Hoje em dia ouço muito indie rock ou indie pop ou rock alternativo ou lá como se chama. Gosto sobretudo daquele rock mais pausado e melancólico que já não é bem rock. É o quê? Sei lá.
Quando cheguei a Bruxelas passei horas e horas, dias e noites, a ouvir Cat Power. Em 2007 já não comprava álbuns físicos. Tinha um iPod cor de laranja. Foi nele que ouvi obsessivamente The greatest. Não faço ideia quantas vezes ouvi este álbum, mas o iTunes deve saber. Coisa mais linda e solta e triste e delicada e tudo. De vez em quando volto a este álbum e gosto sempre.

Passei muitas horas a escrever ao som de M Ward. Há qualquer coisa no timbre e no ritmo do M Ward que me fazem voar e sonhar. É sempre difícil voltar a esta vida sem asas nem sonho. Gosto de todos os álbuns. Mas ouvi o Wasteland Companion em repeat horas e horas a fio. Na rua, no sofá, na sala, na cama. Muita companhia me fez este Companion em muitas noites de escrita.

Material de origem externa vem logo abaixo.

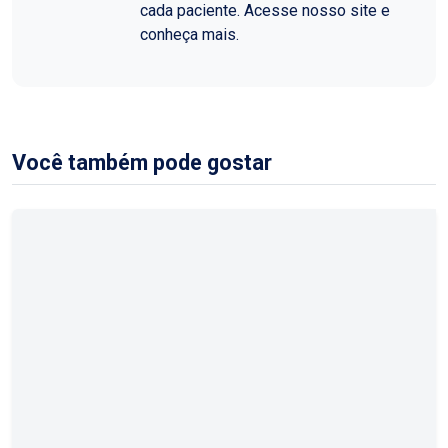
cada paciente. Acesse nosso site e
conheça mais.
Você também pode gostar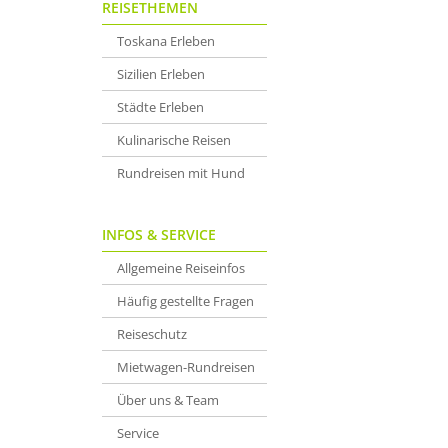
REISETHEMEN
Toskana Erleben
Sizilien Erleben
Städte Erleben
Kulinarische Reisen
Rundreisen mit Hund
INFOS & SERVICE
Allgemeine Reiseinfos
Häufig gestellte Fragen
Reiseschutz
Mietwagen-Rundreisen
Über uns & Team
Service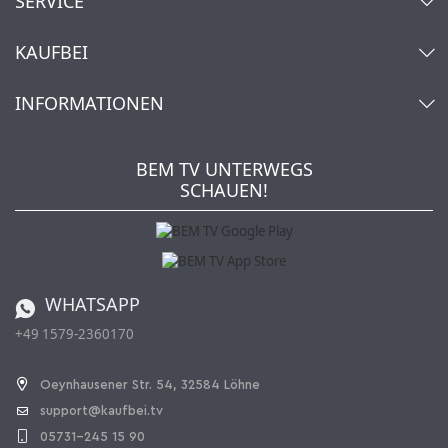
SERVICE
Kontakt
KAUFBEI
Warenkorb
Konto
Über uns
INFORMATIONEN
Mein Wunschzettel
Händler & Hersteller
Wie bestellen?
Kaufbei TV Livestream
Impressum
Newsletter
Jobs
AGB
BEM TV UNTERWEGS
Kaufbei Magazin
Datenschutz
SCHAUEN!
Affiliateprogramm
Zahlung und Versand
Katalog
Widerrufsbelehrung
Batterieverordnung
Bestellen aus der Schweiz
WHATSAPP
+49 1579-2360170
Vertrag widerrufen
Oeynhausener Str. 54, 32584 Löhne
support@kaufbei.tv
05731-245 15 90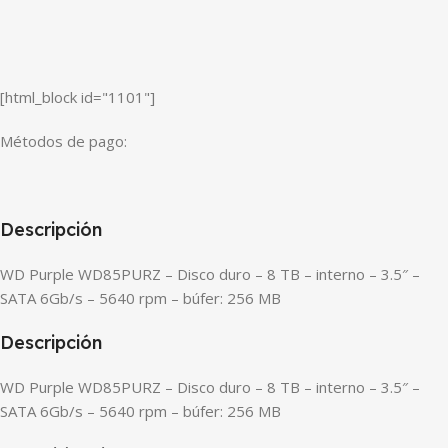
[html_block id="1101"]
Métodos de pago:
Descripción
WD Purple WD85PURZ – Disco duro – 8 TB – interno – 3.5″ –
SATA 6Gb/s – 5640 rpm – búfer: 256 MB
Descripción
WD Purple WD85PURZ – Disco duro – 8 TB – interno – 3.5″ –
SATA 6Gb/s – 5640 rpm – búfer: 256 MB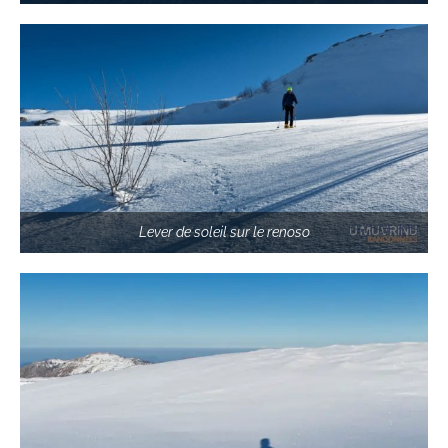
Lever de soleil sur le renoso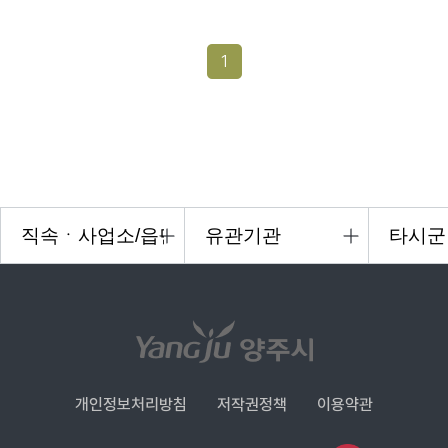
1
개인정보처리방침
저작권정책
이용약관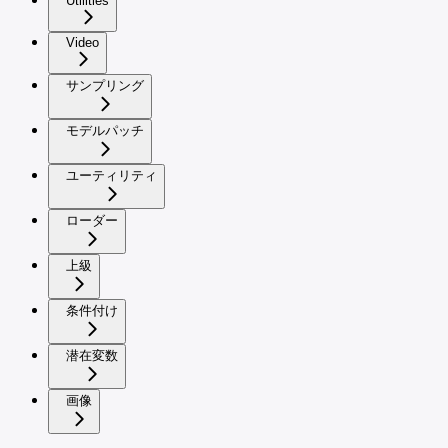
Utilities
Video
サンプリング
モデルパッチ
ユーティリティ
ローダー
上級
条件付け
潜在変数
画像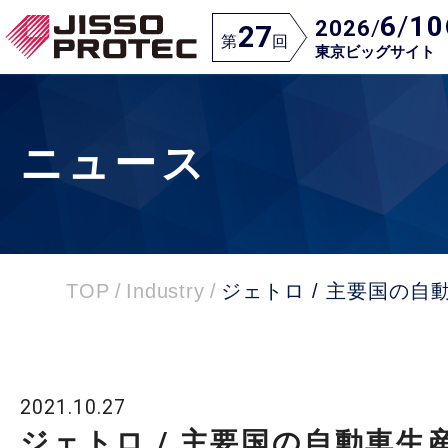
6
/
10
2026
/
27
第
回
東京ビッグサイト
ニュース
TOP
/
Industry
/
ジェトロ / 主要国の
2021.10.27
ジェトロ / 主要国の自動車生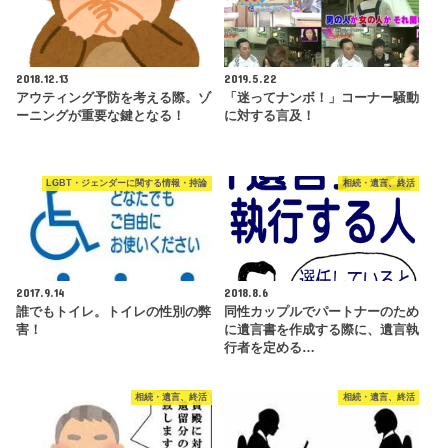
2018.12.13
2019.5.22
アウティング予防を考える際。ゾ
「迷ってナンボ！」コーナー騒動
ーニングが重要な鍵となる！
に対する言及！
LGBT・ジェンダーに関する情報・持論
相続・遺言、終活
2017.9.14
2018.8.6
誰でもトイレ。トイレの性別の弊
同性カップルでパートナーのため
害！
に遺言書を作成する際に、遺言執
行者を定める…
相続・遺言、終活
相続・遺言、終活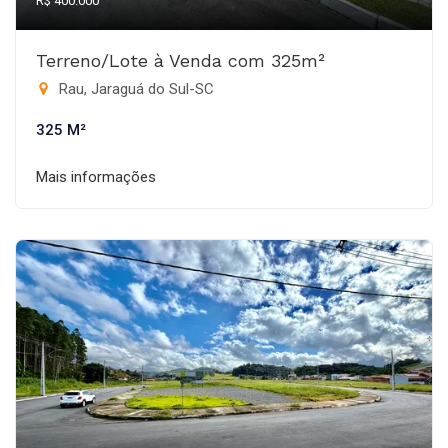
R$ 400.000
Terreno/Lote à Venda com 325m²
Rau, Jaraguá do Sul-SC
325 M²
Mais informações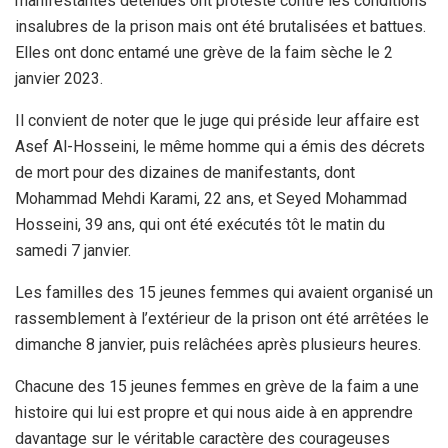
manifestantes détenues ont protesté contre les conditions
insalubres de la prison mais ont été brutalisées et battues.
Elles ont donc entamé une grève de la faim sèche le 2
janvier 2023.
Il convient de noter que le juge qui préside leur affaire est
Asef Al-Hosseini, le même homme qui a émis des décrets
de mort pour des dizaines de manifestants, dont
Mohammad Mehdi Karami, 22 ans, et Seyed Mohammad
Hosseini, 39 ans, qui ont été exécutés tôt le matin du
samedi 7 janvier.
Les familles des 15 jeunes femmes qui avaient organisé un
rassemblement à l’extérieur de la prison ont été arrêtées le
dimanche 8 janvier, puis relâchées après plusieurs heures.
Chacune des 15 jeunes femmes en grève de la faim a une
histoire qui lui est propre et qui nous aide à en apprendre
davantage sur le véritable caractère des courageuses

Em 2008 a música portuguesa levou uma paulada na cachimónia. Tau! Foi o álbum de estreia dos Deolinda. Chamava-se Canção ao Lado, e não batia nada ao lado. Batia mesmo de frente. Eu ouvia a voz da Ana Bacalhau e as letras do Pedro da Silva Martins, e sentia-me ainda mais portuguesa, ainda mais eu própria. 

Pouco tempo depois descobri Mayra Andrade. Não me lembro bem como nem onde nem quando. Mas este Navega entrou por mim dentro e nunca mais saiu. A Mayra Andrade poderá ser a única mulher por quem eu e o meu marido nos apaixonámos ao mesmo tempo. Tínhamos bilhetes para o concerto que ela ia dar no Botanique na próxima semana. O vírus meteu-se no meio e já não vamos vê-la nem ouvi-la. Mas ia ser tão bom. Tão bom, tão bom, tão bom.

Há uns três anos tropecei e caí nos Future Islands. Uma palpitação eletrónica à la new wave com uma voz que traz tudo dentro: vigor, cansaço, dor, tristeza e uma catarse feita de resistência e angústia, tudo marcado por urros e grunhidos dentro de cada uma das canções. É preciso ouvir para crer. Ouçam. 

Nem acredito. Cheguei ao fim desta lista. Tão bom partilhar. Estou com os ouvidos cheios de som e emoção. Vou ouvir música. Ou então abrir a janela e dar um grito.